**Instructions for the task:**
Quote the records below verbatim, from the line containing "Q: What is the number of muffin" up to and including the line containing "Number of snowflake ornaments visible: 28".

**Given records:**
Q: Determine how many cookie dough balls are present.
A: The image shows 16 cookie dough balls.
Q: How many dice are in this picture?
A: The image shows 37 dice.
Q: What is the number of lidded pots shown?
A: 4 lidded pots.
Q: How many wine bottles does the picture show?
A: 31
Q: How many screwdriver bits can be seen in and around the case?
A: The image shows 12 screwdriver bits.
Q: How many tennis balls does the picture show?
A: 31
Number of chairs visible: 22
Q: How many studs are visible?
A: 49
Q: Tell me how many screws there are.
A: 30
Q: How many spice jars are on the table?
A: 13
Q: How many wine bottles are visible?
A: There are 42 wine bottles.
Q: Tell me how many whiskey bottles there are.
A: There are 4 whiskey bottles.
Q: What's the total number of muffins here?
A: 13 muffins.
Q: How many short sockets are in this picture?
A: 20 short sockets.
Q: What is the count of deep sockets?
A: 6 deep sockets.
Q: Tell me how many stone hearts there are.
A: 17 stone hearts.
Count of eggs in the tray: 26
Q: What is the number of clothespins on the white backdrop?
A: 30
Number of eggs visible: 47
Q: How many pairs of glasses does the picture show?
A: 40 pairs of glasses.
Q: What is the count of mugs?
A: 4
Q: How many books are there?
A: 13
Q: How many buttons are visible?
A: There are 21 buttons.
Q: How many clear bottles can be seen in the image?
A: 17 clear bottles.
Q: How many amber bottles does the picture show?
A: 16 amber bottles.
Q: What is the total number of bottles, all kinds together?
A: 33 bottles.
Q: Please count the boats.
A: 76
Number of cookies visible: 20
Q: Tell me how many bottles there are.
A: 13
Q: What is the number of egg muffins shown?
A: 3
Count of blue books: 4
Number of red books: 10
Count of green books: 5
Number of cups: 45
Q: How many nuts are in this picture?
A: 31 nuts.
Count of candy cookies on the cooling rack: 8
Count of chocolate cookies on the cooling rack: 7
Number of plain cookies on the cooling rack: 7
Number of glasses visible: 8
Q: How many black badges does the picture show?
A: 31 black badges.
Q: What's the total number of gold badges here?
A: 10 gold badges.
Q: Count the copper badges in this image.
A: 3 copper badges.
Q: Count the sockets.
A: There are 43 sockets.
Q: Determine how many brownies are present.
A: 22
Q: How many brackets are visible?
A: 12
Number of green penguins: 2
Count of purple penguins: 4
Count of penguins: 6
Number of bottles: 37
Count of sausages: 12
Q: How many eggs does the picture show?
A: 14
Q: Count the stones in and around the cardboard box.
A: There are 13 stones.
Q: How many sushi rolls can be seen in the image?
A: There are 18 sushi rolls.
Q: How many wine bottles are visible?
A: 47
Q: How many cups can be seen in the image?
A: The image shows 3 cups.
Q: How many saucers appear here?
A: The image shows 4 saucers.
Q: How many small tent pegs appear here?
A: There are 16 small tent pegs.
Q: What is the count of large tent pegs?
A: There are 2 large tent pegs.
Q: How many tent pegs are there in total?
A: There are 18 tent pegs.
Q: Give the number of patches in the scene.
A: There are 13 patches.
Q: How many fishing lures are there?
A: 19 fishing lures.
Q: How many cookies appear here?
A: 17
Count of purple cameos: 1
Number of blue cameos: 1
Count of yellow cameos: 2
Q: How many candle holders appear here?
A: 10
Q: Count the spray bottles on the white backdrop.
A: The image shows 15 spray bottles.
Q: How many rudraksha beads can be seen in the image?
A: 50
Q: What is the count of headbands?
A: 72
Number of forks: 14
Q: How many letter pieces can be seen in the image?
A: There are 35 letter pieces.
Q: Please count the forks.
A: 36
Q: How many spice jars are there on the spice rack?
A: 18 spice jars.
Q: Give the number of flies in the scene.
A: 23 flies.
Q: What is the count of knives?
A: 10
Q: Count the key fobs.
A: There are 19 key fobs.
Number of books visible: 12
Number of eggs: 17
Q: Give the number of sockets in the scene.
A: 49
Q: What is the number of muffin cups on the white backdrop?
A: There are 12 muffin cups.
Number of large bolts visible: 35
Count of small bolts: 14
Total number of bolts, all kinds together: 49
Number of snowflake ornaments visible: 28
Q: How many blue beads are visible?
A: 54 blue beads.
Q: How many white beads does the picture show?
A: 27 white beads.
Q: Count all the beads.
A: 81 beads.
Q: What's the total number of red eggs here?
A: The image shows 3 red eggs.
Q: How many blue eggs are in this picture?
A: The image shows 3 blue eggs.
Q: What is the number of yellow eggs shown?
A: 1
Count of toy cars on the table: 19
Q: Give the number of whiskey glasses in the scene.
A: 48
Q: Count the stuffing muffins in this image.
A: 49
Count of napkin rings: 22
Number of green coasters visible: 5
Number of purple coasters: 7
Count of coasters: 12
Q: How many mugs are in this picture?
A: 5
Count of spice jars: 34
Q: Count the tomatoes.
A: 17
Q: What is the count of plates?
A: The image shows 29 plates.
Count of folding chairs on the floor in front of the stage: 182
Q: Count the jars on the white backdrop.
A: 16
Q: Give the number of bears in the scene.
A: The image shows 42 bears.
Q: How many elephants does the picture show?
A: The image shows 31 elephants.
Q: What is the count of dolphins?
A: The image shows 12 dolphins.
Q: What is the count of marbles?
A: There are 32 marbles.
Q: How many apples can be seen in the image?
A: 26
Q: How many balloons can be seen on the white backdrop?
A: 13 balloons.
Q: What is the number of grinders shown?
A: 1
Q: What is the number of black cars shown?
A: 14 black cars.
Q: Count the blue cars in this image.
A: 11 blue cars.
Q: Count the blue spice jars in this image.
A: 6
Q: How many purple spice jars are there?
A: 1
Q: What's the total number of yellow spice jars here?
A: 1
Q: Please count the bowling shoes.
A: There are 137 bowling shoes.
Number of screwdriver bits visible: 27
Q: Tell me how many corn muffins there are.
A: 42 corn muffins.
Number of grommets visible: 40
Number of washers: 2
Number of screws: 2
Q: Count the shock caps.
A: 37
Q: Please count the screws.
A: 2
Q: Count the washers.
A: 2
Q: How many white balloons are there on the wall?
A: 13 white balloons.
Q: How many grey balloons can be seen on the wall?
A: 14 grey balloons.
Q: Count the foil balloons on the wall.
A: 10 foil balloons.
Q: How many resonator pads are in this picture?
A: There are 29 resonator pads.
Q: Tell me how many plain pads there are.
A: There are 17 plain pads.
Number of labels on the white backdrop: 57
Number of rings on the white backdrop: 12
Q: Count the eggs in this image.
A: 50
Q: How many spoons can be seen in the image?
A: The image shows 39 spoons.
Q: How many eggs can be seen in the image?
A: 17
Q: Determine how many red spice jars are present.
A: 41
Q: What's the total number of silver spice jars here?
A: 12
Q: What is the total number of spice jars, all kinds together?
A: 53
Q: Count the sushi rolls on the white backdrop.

**Correct output:**
Q: What is the number of muffin cups on the white backdrop?
A: There are 12 muffin cups.
Number of large bolts visible: 35
Count of small bolts: 14
Total number of bolts, all kinds together: 49
Number of snowflake ornaments visible: 28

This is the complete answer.